WHAT TO WORK ON:
Without any pictures, the records below should be reproduced exactly.

THE DATA:
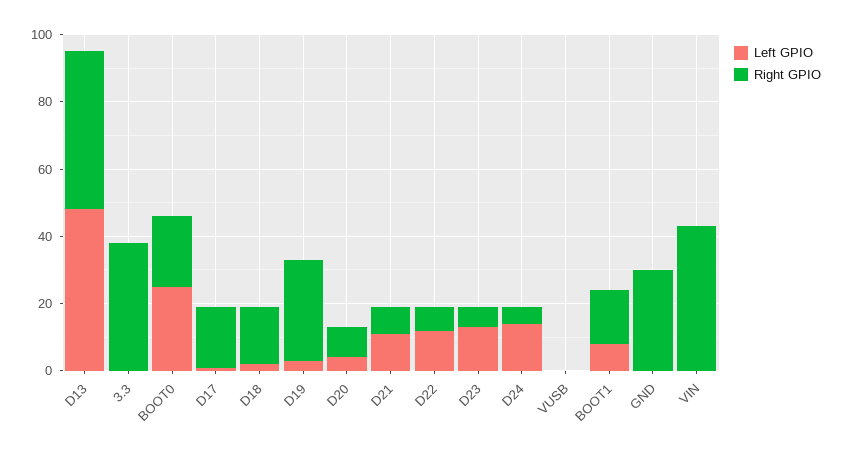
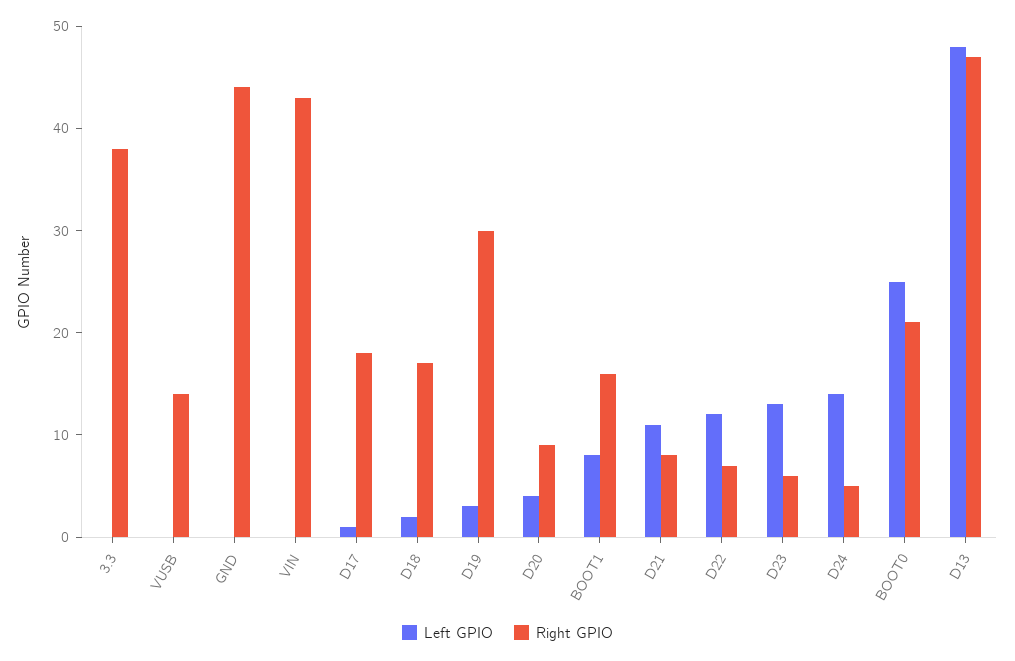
  {
    "Left GPIO": {
      "D13": 48,
      "3.3": 0,
      "BOOT0": 25,
      "D17": 1,
      "D18": 2,
      "D19": 3,
      "D20": 4,
      "D21": 11,
      "D22": 12,
      "D23": 13,
      "D24": 14,
      "VUSB": 0,
      "BOOT1": 8,
      "GND": 0,
      "VIN": 0
    },
    "Right GPIO": {
      "D13": 47,
      "3.3": 38,
      "BOOT0": 21,
      "D17": 18,
      "D18": 17,
      "D19": 30,
      "D20": 9,
      "D21": 8,
      "D22": 7,
      "D23": 6,
      "D24": 5,
-     "VUSB": 0,
+     "VUSB": 14,
      "BOOT1": 16,
-     "GND": 30,
+     "GND": 44,
      "VIN": 43
    }
  }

COMPLETED EXERCISE:
  {
    "Left GPIO": {
      "D13": 48,
      "3.3": 0,
      "BOOT0": 25,
      "D17": 1,
      "D18": 2,
      "D19": 3,
      "D20": 4,
      "D21": 11,
      "D22": 12,
      "D23": 13,
      "D24": 14,
      "VUSB": 0,
      "BOOT1": 8,
      "GND": 0,
      "VIN": 0
    },
    "Right GPIO": {
      "D13": 47,
      "3.3": 38,
      "BOOT0": 21,
      "D17": 18,
      "D18": 17,
      "D19": 30,
      "D20": 9,
      "D21": 8,
      "D22": 7,
      "D23": 6,
      "D24": 5,
-     "VUSB": 0,
+     "VUSB": 14,
      "BOOT1": 16,
-     "GND": 30,
+     "GND": 44,
      "VIN": 43
    }
  }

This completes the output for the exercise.